_Assignment_
In the records below, which lines include "fuel"? Copy them.

_Given entries_
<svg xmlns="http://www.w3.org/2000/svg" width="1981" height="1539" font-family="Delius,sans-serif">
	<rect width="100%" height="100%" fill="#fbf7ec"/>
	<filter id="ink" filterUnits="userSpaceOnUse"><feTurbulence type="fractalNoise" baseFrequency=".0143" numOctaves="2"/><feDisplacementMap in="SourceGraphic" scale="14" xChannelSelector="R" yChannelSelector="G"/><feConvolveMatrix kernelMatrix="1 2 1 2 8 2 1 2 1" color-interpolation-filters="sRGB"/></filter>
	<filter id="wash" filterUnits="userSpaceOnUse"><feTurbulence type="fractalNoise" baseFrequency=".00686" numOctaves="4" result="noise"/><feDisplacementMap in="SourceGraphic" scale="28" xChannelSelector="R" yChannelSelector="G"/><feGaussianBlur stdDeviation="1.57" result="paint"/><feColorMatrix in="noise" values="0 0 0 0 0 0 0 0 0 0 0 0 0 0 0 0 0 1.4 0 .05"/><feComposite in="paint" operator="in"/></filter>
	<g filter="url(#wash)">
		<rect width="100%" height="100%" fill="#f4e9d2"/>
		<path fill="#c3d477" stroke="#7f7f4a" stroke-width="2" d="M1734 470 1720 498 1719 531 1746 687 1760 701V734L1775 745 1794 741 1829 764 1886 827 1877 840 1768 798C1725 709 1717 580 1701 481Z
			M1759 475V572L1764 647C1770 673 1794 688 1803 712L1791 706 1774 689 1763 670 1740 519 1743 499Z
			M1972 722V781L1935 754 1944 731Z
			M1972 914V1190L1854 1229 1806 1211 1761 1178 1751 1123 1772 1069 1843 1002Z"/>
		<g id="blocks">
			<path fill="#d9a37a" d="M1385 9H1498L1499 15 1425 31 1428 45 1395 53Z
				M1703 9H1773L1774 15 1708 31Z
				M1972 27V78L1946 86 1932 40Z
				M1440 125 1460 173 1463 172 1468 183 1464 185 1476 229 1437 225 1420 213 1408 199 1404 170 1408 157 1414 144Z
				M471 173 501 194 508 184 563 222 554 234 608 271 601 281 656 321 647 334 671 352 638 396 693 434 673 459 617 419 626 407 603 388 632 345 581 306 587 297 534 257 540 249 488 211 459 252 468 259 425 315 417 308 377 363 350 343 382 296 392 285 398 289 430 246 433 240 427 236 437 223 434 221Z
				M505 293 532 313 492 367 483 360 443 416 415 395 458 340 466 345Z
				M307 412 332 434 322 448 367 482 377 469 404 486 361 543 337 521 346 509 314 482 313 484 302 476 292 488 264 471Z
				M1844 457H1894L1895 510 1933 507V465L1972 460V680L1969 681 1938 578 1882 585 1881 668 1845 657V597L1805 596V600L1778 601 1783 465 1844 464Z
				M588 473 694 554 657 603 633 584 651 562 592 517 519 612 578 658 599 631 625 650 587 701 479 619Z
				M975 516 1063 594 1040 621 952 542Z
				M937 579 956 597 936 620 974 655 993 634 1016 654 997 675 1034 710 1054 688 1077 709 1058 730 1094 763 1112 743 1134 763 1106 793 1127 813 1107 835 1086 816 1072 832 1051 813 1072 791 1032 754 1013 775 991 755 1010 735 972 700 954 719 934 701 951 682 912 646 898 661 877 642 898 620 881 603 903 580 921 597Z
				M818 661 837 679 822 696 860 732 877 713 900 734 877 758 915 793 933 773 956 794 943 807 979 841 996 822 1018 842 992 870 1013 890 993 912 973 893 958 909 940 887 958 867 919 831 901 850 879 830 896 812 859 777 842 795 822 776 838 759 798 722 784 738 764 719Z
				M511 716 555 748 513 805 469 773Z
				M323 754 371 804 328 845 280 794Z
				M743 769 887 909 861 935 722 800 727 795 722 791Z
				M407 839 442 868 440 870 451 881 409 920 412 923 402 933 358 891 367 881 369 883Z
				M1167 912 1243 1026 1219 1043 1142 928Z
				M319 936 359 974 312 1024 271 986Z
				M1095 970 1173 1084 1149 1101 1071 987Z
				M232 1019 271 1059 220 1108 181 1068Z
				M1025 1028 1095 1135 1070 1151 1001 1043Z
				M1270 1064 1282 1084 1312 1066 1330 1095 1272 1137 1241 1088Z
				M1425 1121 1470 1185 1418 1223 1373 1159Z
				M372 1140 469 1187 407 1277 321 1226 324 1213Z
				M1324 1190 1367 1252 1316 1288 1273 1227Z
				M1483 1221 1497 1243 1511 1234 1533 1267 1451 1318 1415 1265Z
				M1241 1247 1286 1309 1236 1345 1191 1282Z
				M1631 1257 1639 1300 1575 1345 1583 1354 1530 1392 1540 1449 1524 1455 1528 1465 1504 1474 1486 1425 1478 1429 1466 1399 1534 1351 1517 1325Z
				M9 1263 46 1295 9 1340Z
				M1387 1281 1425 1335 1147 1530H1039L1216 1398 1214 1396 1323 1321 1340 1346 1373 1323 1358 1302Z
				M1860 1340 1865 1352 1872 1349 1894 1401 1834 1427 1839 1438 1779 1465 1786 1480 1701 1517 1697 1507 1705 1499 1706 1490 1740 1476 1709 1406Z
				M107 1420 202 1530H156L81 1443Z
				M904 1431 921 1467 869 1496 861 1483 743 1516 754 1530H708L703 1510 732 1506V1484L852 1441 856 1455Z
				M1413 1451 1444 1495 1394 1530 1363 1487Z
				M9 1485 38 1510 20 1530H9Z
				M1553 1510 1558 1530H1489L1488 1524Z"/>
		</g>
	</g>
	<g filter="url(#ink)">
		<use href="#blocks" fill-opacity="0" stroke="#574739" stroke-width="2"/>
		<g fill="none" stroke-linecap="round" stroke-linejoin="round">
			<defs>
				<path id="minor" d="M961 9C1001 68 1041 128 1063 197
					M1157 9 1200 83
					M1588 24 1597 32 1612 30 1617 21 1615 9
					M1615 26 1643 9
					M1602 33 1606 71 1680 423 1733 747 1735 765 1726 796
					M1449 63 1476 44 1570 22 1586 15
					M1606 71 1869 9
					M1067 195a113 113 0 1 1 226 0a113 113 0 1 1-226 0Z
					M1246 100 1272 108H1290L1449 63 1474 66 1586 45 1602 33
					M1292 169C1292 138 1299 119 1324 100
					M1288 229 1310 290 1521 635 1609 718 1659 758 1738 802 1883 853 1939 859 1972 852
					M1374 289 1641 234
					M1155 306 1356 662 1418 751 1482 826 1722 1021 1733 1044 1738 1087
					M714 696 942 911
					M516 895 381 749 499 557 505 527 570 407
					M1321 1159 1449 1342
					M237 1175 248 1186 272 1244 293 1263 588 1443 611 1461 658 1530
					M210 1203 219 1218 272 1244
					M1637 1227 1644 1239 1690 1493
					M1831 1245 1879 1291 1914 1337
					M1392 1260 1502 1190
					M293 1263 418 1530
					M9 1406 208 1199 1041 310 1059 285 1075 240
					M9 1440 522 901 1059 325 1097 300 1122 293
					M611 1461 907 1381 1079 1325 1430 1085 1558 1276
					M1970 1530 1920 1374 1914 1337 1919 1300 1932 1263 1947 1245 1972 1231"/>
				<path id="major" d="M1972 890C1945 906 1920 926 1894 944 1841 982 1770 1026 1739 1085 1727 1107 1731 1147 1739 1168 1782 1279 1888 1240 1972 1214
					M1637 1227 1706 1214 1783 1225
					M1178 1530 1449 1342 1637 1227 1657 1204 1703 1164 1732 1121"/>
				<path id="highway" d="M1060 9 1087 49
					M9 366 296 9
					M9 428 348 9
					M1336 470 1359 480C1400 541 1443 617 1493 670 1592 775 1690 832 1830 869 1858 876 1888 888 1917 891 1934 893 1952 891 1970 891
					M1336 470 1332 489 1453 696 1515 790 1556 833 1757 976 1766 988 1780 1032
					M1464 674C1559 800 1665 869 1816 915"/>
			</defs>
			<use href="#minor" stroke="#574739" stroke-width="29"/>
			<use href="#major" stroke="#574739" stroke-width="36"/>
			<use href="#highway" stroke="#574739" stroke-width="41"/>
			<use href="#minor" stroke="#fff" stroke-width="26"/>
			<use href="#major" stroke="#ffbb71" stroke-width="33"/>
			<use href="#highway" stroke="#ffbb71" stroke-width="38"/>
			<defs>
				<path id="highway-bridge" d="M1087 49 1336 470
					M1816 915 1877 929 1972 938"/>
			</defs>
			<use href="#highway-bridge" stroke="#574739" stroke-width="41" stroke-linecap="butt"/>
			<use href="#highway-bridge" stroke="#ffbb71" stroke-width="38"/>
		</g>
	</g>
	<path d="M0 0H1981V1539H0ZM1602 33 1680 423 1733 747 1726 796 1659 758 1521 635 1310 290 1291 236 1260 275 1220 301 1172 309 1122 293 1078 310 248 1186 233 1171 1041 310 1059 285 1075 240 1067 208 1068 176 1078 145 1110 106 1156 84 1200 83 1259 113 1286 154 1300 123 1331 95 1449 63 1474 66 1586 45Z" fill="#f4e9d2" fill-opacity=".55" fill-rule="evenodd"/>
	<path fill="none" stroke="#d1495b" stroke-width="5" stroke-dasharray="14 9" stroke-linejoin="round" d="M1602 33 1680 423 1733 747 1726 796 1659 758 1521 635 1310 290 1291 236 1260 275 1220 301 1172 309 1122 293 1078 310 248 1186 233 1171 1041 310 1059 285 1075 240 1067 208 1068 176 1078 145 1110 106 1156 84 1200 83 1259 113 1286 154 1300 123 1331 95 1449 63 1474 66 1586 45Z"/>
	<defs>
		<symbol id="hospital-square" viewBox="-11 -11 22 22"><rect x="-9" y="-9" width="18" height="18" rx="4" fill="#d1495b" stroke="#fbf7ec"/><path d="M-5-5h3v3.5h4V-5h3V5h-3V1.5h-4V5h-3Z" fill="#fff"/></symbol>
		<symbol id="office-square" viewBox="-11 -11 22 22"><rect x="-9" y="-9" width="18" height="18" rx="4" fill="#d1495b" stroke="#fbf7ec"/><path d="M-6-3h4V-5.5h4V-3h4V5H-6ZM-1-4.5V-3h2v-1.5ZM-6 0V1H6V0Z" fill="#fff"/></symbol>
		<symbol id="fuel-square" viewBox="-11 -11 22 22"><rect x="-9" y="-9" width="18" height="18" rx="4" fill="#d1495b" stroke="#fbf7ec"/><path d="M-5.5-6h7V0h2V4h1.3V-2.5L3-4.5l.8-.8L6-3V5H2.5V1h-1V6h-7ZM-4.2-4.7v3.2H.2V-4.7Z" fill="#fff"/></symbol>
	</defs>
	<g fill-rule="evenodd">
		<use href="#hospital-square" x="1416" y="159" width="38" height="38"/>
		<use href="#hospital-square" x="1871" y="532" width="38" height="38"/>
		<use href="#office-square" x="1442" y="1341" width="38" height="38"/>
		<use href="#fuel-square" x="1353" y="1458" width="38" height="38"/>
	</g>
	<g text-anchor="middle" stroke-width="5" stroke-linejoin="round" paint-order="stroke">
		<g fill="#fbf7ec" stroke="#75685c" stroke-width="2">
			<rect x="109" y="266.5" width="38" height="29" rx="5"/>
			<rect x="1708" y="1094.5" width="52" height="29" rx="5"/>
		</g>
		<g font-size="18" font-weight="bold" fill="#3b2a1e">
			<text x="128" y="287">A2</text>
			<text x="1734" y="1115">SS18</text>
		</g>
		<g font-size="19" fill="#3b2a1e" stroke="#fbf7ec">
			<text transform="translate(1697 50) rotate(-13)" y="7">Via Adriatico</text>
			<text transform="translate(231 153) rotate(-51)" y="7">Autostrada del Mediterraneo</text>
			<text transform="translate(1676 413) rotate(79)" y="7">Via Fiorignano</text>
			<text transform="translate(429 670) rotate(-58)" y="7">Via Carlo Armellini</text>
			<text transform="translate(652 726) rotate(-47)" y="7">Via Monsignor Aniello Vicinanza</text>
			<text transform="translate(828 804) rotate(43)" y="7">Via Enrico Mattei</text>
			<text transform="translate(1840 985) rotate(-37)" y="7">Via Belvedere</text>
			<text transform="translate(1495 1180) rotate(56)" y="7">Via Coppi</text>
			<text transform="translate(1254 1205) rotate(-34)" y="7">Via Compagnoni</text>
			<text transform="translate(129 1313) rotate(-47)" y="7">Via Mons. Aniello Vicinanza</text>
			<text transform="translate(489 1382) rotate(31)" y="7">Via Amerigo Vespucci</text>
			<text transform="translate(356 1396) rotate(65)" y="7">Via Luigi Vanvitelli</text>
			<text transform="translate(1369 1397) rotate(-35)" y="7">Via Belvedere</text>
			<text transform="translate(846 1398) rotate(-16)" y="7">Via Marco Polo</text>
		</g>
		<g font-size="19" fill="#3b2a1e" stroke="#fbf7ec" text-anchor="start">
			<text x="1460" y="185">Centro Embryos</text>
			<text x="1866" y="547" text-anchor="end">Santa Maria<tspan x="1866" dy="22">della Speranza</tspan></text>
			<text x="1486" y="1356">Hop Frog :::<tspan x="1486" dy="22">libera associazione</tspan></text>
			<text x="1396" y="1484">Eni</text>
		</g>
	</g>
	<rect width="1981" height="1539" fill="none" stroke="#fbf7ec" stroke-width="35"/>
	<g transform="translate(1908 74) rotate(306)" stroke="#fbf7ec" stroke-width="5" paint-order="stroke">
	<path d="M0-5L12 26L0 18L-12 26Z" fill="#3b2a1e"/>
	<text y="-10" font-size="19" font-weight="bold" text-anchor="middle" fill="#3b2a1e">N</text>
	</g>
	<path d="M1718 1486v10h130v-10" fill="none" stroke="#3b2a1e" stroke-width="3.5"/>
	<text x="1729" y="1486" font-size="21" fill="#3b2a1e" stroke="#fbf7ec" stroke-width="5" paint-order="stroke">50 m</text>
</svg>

_Answer box_
		<symbol id="fuel-square" viewBox="-11 -11 22 22"><rect x="-9" y="-9" width="18" height="18" rx="4" fill="#d1495b" stroke="#fbf7ec"/><path d="M-5.5-6h7V0h2V4h1.3V-2.5L3-4.5l.8-.8L6-3V5H2.5V1h-1V6h-7ZM-4.2-4.7v3.2H.2V-4.7Z" fill="#fff"/></symbol>
		<use href="#fuel-square" x="1353" y="1458" width="38" height="38"/>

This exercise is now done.